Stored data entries
BEGIN

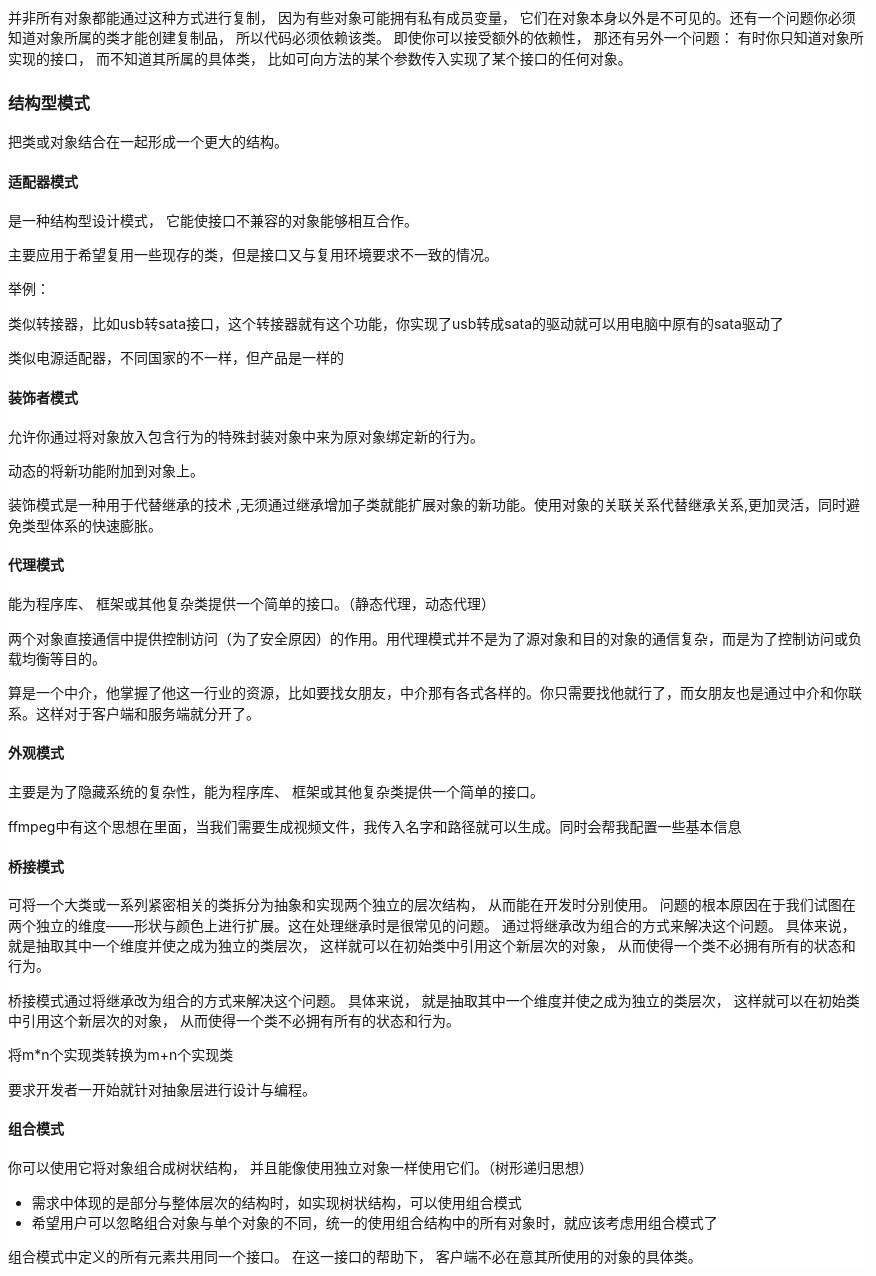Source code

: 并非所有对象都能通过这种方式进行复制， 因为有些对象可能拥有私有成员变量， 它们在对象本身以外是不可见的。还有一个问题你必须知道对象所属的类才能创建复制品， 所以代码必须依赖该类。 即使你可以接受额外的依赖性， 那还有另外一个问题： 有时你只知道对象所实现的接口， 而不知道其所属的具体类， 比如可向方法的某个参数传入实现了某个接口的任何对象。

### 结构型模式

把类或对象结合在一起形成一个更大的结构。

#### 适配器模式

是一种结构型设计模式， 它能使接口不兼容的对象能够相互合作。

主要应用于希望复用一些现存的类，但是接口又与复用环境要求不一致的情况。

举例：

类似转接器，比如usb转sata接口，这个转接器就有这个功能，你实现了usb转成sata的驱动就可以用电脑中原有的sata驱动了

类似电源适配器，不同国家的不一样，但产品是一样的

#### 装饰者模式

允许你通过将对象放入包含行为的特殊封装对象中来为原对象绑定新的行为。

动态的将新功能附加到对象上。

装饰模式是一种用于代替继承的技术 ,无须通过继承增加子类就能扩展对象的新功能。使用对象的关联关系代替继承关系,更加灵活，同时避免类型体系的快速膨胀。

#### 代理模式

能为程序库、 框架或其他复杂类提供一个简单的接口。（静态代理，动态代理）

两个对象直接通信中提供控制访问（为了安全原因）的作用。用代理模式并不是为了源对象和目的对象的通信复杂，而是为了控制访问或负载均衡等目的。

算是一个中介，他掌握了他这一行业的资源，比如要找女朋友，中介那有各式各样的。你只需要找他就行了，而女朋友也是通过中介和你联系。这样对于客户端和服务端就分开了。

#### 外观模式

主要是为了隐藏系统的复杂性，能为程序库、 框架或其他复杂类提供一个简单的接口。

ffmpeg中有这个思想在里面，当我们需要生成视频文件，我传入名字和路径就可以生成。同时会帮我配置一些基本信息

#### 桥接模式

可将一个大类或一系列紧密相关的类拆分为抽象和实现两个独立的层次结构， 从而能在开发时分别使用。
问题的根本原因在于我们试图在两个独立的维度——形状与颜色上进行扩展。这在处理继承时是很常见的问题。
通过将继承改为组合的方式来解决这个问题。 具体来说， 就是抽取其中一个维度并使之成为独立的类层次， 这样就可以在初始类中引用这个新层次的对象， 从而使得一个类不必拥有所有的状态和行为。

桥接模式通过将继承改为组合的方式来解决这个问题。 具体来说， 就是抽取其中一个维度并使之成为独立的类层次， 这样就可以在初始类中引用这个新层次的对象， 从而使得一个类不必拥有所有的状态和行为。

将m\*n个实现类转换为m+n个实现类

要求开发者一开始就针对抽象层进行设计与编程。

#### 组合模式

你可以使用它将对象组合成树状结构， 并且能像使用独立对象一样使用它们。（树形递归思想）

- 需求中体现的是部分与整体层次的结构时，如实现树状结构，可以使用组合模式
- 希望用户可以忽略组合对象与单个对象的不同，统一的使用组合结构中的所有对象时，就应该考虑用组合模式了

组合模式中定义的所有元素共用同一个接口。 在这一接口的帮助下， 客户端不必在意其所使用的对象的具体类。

END

◆ Exercise ◆
Note every line of the records that holds the word "能为程序库", and copy it.

◆ Exercise output ◆
能为程序库、 框架或其他复杂类提供一个简单的接口。（静态代理，动态代理）
主要是为了隐藏系统的复杂性，能为程序库、 框架或其他复杂类提供一个简单的接口。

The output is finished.